Quieres que tu rostro parezca más luminoso, que la piel de tu cara parezca más joven y radiante, pero no quieres someterte a ninguna intervención quirúrgica. No hay problema, ya que existen alternativas menos invasivas, como la radiofrecuencia facial.

Se trata de una nueva técnica no quirúrgica que actúa sobre la piel al nivel de la dermis profunda y las capas subdérmicas. Sus efectos son como los de un lifting, pero sin los inconvenientes de pasar por el quirófano.

La radiofrecuencia es un tipo de corriente eléctrica alterna que resulta muy eficaz para tensar la piel. Técnicamente, la utilización de la radiofrecuencia genera un tipo de energía que se usa para elevar la temperatura de los tejidos.

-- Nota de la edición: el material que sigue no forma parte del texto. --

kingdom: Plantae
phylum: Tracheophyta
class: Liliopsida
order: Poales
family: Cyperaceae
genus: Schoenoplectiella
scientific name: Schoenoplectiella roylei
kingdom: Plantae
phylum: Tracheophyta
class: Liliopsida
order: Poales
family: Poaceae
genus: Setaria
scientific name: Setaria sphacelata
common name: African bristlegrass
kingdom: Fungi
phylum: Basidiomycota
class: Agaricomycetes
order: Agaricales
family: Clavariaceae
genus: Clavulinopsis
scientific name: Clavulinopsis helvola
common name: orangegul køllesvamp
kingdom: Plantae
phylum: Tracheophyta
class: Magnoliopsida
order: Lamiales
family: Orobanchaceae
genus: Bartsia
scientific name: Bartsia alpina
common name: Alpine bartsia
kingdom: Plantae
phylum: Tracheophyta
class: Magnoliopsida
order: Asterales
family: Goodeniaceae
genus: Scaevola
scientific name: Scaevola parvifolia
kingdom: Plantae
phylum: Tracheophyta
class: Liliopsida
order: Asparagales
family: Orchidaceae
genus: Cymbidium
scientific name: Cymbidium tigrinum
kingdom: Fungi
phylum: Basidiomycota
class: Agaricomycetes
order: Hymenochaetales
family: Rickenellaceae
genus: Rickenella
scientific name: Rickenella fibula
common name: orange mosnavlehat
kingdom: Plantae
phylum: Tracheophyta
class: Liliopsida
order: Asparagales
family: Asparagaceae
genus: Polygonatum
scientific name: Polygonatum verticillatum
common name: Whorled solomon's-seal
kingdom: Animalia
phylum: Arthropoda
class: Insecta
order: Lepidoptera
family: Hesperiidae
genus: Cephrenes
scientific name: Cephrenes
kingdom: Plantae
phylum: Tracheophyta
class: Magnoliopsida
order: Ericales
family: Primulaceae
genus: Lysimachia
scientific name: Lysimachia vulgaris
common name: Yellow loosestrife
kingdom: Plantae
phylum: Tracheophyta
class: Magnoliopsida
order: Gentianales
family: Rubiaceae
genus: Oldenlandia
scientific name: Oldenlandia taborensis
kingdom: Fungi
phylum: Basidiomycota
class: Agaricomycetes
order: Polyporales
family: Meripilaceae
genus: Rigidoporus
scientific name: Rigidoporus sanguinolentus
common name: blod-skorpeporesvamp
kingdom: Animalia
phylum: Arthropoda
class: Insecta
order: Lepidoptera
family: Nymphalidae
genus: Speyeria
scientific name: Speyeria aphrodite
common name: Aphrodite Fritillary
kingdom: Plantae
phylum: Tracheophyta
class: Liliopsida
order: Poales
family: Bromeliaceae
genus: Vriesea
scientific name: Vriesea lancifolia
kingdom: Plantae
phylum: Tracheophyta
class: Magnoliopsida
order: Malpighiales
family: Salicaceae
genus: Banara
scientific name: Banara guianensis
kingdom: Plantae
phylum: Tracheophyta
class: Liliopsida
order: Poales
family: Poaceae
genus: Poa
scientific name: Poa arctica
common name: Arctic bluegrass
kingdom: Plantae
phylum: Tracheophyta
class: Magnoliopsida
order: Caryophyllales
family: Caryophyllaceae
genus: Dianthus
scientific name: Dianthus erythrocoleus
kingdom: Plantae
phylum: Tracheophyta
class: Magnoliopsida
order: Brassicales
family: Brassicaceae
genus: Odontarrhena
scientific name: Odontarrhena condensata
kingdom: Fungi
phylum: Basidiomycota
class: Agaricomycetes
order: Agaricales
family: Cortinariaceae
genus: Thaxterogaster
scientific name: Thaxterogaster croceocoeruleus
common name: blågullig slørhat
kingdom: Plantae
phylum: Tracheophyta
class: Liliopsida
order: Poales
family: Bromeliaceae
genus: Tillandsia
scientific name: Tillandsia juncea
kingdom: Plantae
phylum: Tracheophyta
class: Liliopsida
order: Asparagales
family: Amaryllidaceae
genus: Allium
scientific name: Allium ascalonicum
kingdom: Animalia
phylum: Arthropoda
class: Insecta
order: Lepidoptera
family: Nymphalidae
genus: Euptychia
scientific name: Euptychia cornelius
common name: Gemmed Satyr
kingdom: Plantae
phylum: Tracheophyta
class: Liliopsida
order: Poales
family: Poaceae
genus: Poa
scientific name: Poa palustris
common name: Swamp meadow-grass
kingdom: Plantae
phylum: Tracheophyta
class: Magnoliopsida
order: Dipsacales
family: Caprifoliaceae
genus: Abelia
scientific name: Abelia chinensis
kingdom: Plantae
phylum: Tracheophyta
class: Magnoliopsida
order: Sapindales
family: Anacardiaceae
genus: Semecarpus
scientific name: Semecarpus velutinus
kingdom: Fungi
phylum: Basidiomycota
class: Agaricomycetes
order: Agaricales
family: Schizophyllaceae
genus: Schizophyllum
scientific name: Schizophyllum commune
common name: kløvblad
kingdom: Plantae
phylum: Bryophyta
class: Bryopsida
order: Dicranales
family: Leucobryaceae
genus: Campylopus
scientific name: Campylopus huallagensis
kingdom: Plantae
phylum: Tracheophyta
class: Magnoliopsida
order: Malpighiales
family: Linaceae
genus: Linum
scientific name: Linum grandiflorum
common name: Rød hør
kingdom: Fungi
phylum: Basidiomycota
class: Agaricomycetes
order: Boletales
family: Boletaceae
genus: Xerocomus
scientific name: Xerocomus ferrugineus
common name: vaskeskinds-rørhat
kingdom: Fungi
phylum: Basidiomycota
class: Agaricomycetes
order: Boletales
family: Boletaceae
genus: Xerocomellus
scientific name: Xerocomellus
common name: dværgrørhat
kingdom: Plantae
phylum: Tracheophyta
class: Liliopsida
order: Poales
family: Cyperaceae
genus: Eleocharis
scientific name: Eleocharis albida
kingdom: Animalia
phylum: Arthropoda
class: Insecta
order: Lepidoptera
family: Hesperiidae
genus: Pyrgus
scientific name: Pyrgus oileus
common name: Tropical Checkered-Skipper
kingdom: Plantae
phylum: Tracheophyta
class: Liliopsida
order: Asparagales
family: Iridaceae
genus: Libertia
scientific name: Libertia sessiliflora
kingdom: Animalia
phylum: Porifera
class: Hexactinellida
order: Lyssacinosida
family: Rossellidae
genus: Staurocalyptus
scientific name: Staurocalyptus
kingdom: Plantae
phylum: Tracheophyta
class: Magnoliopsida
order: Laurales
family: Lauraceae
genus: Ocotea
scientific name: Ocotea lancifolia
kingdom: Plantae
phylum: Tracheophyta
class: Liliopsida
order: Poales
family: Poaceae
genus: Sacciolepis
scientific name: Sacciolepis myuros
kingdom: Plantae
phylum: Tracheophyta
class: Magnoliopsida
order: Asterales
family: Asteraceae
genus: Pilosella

El proceso consiste en aplicar calor sobre la piel, lo que crea una resistencia en el interior de los tejidos en forma de aumento de la temperatura; debido a este calor que reciben, las células encargadas de la producción de colágeno (los fibroblastos) despiertan del descanso en que los sume el paso del tiempo, y reactivan así sus funciones vitales. Es decir, el calor que les llega por la radiofrecuencia facial estimula la creación de nuevas fibras de colágeno, responsables de la firmeza y la elasticidad de la piel.

Los beneficios de la radiofrecuencia facial

Con la radiofrecuencia facial a corto plazo se logra una mejoría en la calidad de la piel, gracias a la vasodilatación. Por otro lado, a largo plazo, se obtiene un efecto de tensado, gracias a la estimulación y a la formación de nuevo colágeno.

Mientras tiene lugar todo este proceso en el interior de la piel, la superficie de la misma no experimenta ningún tipo de alteración o molestia, ya que la piel está protegida por un sistema de enfriamiento que proporcionan los aparatos de radiofrecuencia facial. Este tipo de tratamiento, por tanto, no provoca dolor alguno.

Una vez que nos hemos sometido a una sesión de radiofrecuencia facial podemos volver a la vida normal sin necesitar ningún período de recuperación. Algunos pacientes podrán experimentar algún ligero enrojecimiento (similar a la de una quemadura solar), que normalmente desaparece en una hora. Algunos de los aspectos más positivos de esta técnica son que no es necesario ningún tipo de cuidado especial después del tratamiento, y que sus efectos empiezan a ser evidentes a partir de la segunda sesión.